Business Secretary Vince Cable also stepped into the debate claiming that the property market is getting out of control in parts of the country and Bank of England Governor Mark Carney appears to have done a U-turn and now backs an interest rate rise.
The International Monetary Fund (IMF) also sounded alarm bells over the rise of house prices in the UK, saying that record low interest rates have fed into price rises up past historical averages.

Indeed, according to the most recent Global House Price index from Knight Frank the UK has seen the 12th biggest growth in residential property prices compared to 53 other countries in the year to March. In the first quarter of last year it was ranked 34th.

So it is looking like an interest rate rise before the end of the year. Clear? Well not really as there is a lot of opposition to an interest rate rise in the coming months.

The market always thought that there would be a rise but it would come in the second half of 2015, which is after the general election. Now it looks like it will be before then because of concerns about the housing market in London.

However, the Nationwide Building Society said the signs point to activity in the UK housing market starting to moderate and the latest report from the Royal Institution of Chartered Surveyors (RICS) said that the momentum was starting to slow in the housing market, as a lack of supply, higher prices, and more prudent lending measures make both buyers and sellers more cautious.

Many experts point to the fact that most of the house price growth has been in London where overseas buyers have been fuelling the market.
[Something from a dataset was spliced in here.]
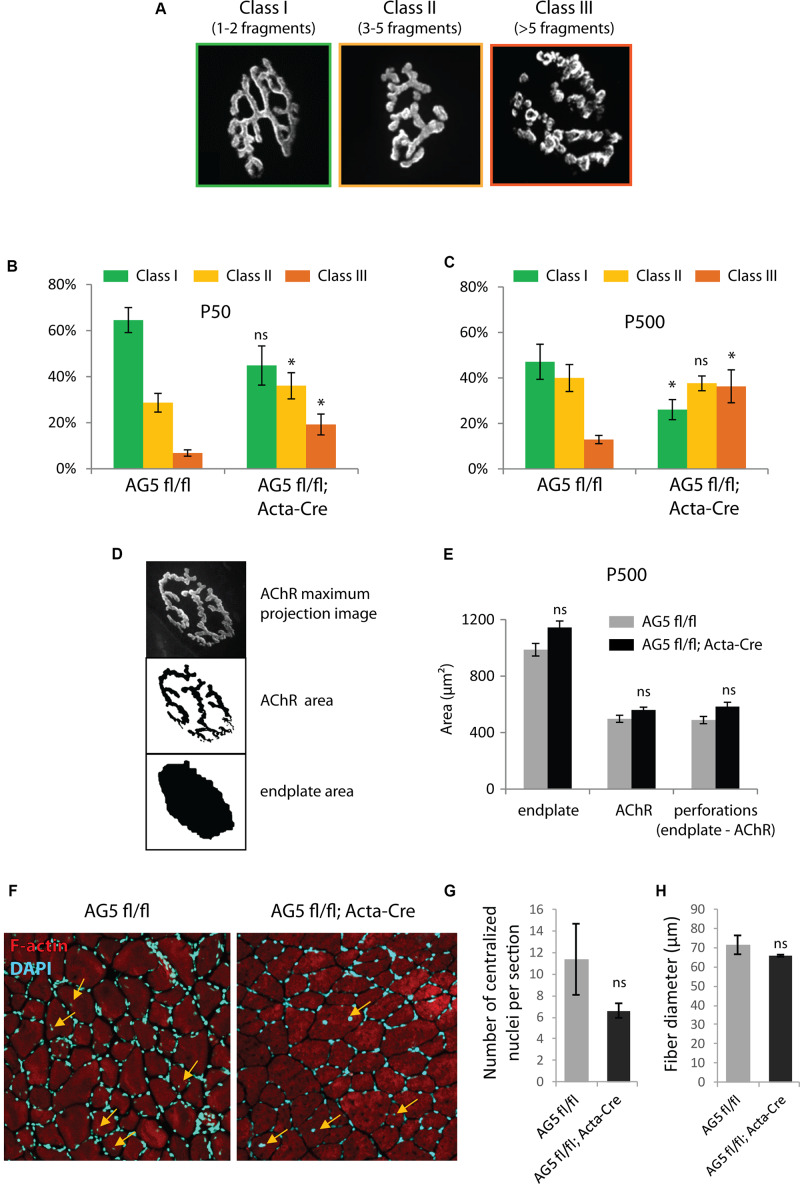
Muscle-specific loss of Arhgef5 results in progressive loss of NMJ integrity (A). Classification of NMJs according to their fragmentation. Representative examples of NMJs from each class are shown (B,C). Relative percentages of NMJs belonging to each of the three classes in tibialis anterior muscles of AG5fl/fl and AG5fl/fl; Acta-Cre mice at 50 and 500 days of age. Results are mean ± SEM of three mice from each genotype. At least 30 synapses were counted for each mouse. Arhgef5 muscle-specific knocdown causes increased fragmentation of NMJs at both ages (D). Visualization of the automated quantification of endplate and AChR areas of NMJs. The algorithm takes a maximum projection fluorescence image (top panel) and performs the segmentation of the image to calculate the AChR area (middle panel) or the total area of the endplate (bottom panel). Perforations area is calculated as the difference between endplate area and AChR area. (E) Neither the total endplate area nor the AChR area nor the perforations area were significantly different in tibialis anterior muscles of 500-day old AG5fl/fl; Acta-Cre mice compared to AG5fl/fl. Results are mean ± SEM. (F) Representative cross-sections of TA muscle of AG5fl/fl and AG5fl/fl; Acta-Cre mice. F-actin was stained with Actistain and nuclei were stained with DAPI. Centralized nuclei are indicated with arrows. (G) Quantification of centralized nuclei per TA muscle cross-section for n = 3 mice per genotype. Results are mean ± SEM. (H) Quantification of fiber diameters in TA muscle cross-sections (samples as in G). Results are mean ± SEM. ∗p < 0.05.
But even that is slowing with the latest analysis reports pointing out that price growth in the city is slowing and there are predictions of 0% growth in the near term.
And when you talk about house price bubbles take a look at the north east of England and Northern Ireland where price growth has been much more subdued, if at all in some locations.

The lending industry points out that the new MMR rules which were introduced in April are already causing a lull in the mortgage market. The latest figures from the Council of Mortgage Lenders show that lending to first time buyers increased by just 1% in April compared with March.

A new report from the Intermediary Mortgage Lenders Association (IMLA) says there is currently a mismatch in housing and mortgage market activity and urges caution in terms of interest rate rises.

It also points out that the mortgage market remains very subdued. Mortgage debt is still shrinking in real terms and on aggregate, households have been putting over £10 billion of equity into their homes every quarter since the middle of 2010.

Also, borrower quality remains robust. Average mortgage loan to value (LTV) ratios have been exceptionally depressed since the financial crisis and, despite the gradual rising trend since 2009, median first time buyer LTVs remain lower than at any point prior to 2007.

While the Bank of England has flagged concerns about rising loan to income (LTI) ratios, the affordability rules arising from the Mortgage Market Review (MMR) mean that new owner occupiers seeking a mortgage will only be granted a loan that is manageable at considerably higher interest rates, it adds.

IMLA's report suggests the combination of a high LTV on a large mortgage loan raises its risk profile, which might justify a lowering of the maximum purchase price under the Help to Buy mortgage guarantee from £600,000.

The talk among economists is for a very small rise sooner rather than later, say of 0.25%, then another equivalent small rise next year, easing borrowers into higher lending. If I was looking for a mortgage I would be locking into lower rates now. There are deals around amounting to around 1.9% over 15 years. But how many people will be able to take advantage is a matter for the lenders. A sudden run on demand for the best products could see them withdrawn. I wouldn't be surprised if the top 10 products no longer exist in a matter of weeks.

So, although it is clearer than before, it is still pretty muddy. When the Bank of England's Financial Policy Committee (FPC) meets tomorrow (Tuesday 17 June) I would love to be a fly on the wall.